/chrome-lens-ocr

Library to use Google Lens OCR for free, via API used in Chromium.

Primary LanguageJavaScript

Chrome Lens OCR

Library to use Google Lens OCR for free, via API used in Chromium. This doesn't require running a headless browser, and is much faster than using Puppeteer or similar. It's set up to work without any options, there's no need to be authorized (no need for Google account!).

Installation

npm install chrome-lens-ocr

Usage

import Lens from 'chrome-lens-ocr';
import { inspect } from 'util';

const lens = new Lens();
const log = data => console.log(inspect(data, { depth: null, colors: true }));

lens.scanByFile('shrimple.png').then(log).catch(console.error);
lens.scanByBuffer(Buffer.from('...')).then(log).catch(console.error);

// use image url to scan quicker, but pixel coordinates will be 0
lens.scanByURL('https://lune.dimden.dev/7949f833fa42.png').then(log).catch(console.error);

All methods above return LensResult object (see docs below). In case error happened during the process, LensError will be thrown.

Example output

API

All of the classes are exported. Lens is the default export, and LensCore, LensResult, Segment, BoundingBox and LensError are named exports.

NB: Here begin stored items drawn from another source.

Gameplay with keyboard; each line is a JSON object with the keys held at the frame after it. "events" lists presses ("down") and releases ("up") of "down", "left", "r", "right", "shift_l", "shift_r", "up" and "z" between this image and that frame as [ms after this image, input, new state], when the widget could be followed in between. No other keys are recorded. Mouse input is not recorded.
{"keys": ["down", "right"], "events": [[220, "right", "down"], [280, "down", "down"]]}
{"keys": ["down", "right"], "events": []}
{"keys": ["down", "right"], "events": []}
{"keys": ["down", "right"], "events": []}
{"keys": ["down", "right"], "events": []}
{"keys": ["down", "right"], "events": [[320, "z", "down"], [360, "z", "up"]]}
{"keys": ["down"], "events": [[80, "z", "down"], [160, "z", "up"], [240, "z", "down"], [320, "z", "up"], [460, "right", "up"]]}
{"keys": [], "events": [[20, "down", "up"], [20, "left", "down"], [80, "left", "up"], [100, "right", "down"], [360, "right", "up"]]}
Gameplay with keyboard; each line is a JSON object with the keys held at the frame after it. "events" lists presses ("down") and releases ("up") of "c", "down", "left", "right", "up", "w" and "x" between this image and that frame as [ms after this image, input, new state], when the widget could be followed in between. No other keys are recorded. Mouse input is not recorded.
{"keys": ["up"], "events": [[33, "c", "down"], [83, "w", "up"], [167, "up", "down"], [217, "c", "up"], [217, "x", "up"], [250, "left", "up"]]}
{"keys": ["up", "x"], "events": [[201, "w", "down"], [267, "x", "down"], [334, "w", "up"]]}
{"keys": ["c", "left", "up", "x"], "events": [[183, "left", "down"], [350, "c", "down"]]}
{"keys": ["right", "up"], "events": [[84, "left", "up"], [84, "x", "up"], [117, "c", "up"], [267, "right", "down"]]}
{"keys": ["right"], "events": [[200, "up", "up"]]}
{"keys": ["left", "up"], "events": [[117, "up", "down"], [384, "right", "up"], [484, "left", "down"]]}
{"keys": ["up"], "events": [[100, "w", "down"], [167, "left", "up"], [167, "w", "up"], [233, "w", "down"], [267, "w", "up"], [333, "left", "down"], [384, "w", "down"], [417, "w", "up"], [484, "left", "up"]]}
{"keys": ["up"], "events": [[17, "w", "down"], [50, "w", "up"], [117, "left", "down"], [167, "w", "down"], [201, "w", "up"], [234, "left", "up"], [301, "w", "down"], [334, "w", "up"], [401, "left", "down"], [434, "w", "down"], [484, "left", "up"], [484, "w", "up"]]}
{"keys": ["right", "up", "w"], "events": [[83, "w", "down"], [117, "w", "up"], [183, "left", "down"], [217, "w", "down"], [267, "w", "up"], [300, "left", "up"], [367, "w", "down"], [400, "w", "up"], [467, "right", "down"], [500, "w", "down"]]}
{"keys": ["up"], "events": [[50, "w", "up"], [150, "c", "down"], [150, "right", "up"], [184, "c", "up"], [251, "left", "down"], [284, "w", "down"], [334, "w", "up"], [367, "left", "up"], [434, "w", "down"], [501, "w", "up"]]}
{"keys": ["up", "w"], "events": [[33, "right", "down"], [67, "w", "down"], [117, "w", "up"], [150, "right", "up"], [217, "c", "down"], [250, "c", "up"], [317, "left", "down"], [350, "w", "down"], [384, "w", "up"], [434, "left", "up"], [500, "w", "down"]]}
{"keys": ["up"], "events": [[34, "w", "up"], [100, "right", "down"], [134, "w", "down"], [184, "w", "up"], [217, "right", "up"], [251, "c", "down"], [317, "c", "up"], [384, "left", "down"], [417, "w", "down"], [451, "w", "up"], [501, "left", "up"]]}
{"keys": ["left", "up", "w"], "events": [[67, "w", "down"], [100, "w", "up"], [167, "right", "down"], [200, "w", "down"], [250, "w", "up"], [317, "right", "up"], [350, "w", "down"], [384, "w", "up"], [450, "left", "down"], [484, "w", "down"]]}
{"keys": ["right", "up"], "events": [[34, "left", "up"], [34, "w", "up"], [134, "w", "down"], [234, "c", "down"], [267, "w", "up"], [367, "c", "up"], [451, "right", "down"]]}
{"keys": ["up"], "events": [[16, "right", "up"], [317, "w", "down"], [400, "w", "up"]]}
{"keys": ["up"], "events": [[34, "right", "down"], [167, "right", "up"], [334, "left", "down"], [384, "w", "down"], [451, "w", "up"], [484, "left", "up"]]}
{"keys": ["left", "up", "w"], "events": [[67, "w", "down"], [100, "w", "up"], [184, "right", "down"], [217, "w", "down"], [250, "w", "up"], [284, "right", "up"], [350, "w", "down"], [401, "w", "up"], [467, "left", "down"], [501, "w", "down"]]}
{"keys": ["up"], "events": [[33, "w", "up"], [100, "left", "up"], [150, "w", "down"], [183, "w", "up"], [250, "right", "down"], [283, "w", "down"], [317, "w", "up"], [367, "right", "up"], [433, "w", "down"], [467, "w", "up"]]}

class Lens extends LensCore

constructor(options?: Object): Lens

Creates a new instance of Lens. options is optional.

scanByFile(path: String): Promise<LensResult>

Scans an image from a file.

scanByBuffer(buffer: Buffer): Promise<LensResult>

Scans an image from a buffer.

class LensCore

This is the core class, which is extended by Lens. You can use it if you want to use the library in environments that don't support Node.js APIs, as it doesn't include scanByFile and scanByBuffer methods. Keep in mind that Lens class extends LensCore, so all methods and properties of LensCore are available in Lens.

constructor(options?: Object, fetch?: Function): LensCore

Creates a new instance of LensCore. options is optional. fetch is function that will be used to send requests, by default it's fetch from global scope.

scanByURL(url: String, dimensions?: [Number, Number] = [0, 0]): Promise<LensResult>

Scans an image from a remote URL, supports large image resolution. You may provide an optional image dimensions array, or else text segment coordinates (result.segments[].pixelCoords) from this method will always return 0.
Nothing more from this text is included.